In this article, we’ll learn more about how ants communicate as we discuss their different modes of communication.
Ants mostly communicate through chemical signals called pheromones. Through these pheromones, they relay different types of information. 
For example, ants use pheromones when they forage. As they look for food, they make sure to leave a pheromone trail. Whenever they find food, they reinforce this trail as they head back to their nests.
This reinforced trail communicates the presence of food to other worker ants. It tells them to follow the trail to the food source and help with collection.
Ants also use pheromones to send alarm signals. They can use pheromones to alert the colony, call for help, or evoke aggression.
Ants produce sounds to communicate. They do so in 2 ways: drumming and stridulation.
To drum, ants repeatedly strike the substrate with their bodies. It’s often used to send alarm signals whenever there’s a disturbance in the colony nest.
Stridulation, on the other hand, is done by rubbing two sections of the gaster together. This produces a chirp-like sound that can relay alarm or mating signals. They’re also used to complement chemical communication.
Trophallaxis is a social-fluid exchange found in social insects like ants. It typically refers to feeding through the mouth-to-mouth transfer of food and nutrients. However, research has found that ants also use trophallaxis to pass information and memories. 
For example, ants use trophallaxis to share information about a food source. Ants that engage in trophallaxis exhibit changes in foraging behavior. They start foraging for food that they used to avoid.
Trophallaxis also affects how ants interact with other animals they haven’t encountered.
For example, Tetramorium tsushimae ants are naturally aggressive toward aphids. However, those that have tended to aphids before learn to moderate their aggression. Ants that engage in trophallaxis with these members become less aggressive toward aphids. This is in spite of the fact, that they have never tended to aphids before.

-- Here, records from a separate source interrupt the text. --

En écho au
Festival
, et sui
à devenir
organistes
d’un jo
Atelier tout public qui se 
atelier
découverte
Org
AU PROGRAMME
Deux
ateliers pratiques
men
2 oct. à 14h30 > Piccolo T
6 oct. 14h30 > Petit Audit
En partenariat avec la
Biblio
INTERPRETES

Ants also communicate through body language. Desert ants, for example, can communicate through simple interactions. They identify scouts have found food and are recruiting depending on their speed. Those that have retained their high speed after they encounter other ants. On the other hand, those that haven’t adjusted their speed after every encounter. 

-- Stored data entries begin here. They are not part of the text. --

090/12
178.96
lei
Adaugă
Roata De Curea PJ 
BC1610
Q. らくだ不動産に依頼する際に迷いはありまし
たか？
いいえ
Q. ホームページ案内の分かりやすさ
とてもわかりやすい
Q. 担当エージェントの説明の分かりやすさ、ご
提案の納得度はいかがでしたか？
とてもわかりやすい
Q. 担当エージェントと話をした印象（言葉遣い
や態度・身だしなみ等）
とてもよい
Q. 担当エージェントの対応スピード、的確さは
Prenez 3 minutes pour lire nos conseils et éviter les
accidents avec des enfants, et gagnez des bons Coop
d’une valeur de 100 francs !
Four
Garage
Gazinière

Lastly, ants are also known to communicate with touch. For example, African weaver ants relay information by touching each other’s antennae. They do this during recruitment for food finds or for defense against intruders.
Can Ants Hear?
Ants can hear, but not in the same way as us humans. Ants are deaf to airborne sounds. They can, however, detect sound through substrate-borne vibrations. This means that they can hear sound through vibration passing through solids.
Check out this article to learn how ants hear.
How Do Ants Find Food?
Ants find food by foraging. Ant colonies regularly send out worker ants to find found around their nests. These ants travel long distances and rely on their keen sense of smell to detect food.
Once they find food, they head back to their nests to inform their colony mates. They then recruit fellow workers through pheromones and other modes of communication.
Read this article to learn more about how ants find food.
Summary: How Do Ants Communicate?
To summarize, ants communicate through the following modes of communication:
- Body language
For the most part, ants use pheromones as their main mode of communication. However, they also use the rest to complement pheromones or relay different information. For example, they can use trophallaxis to transmit information and memories.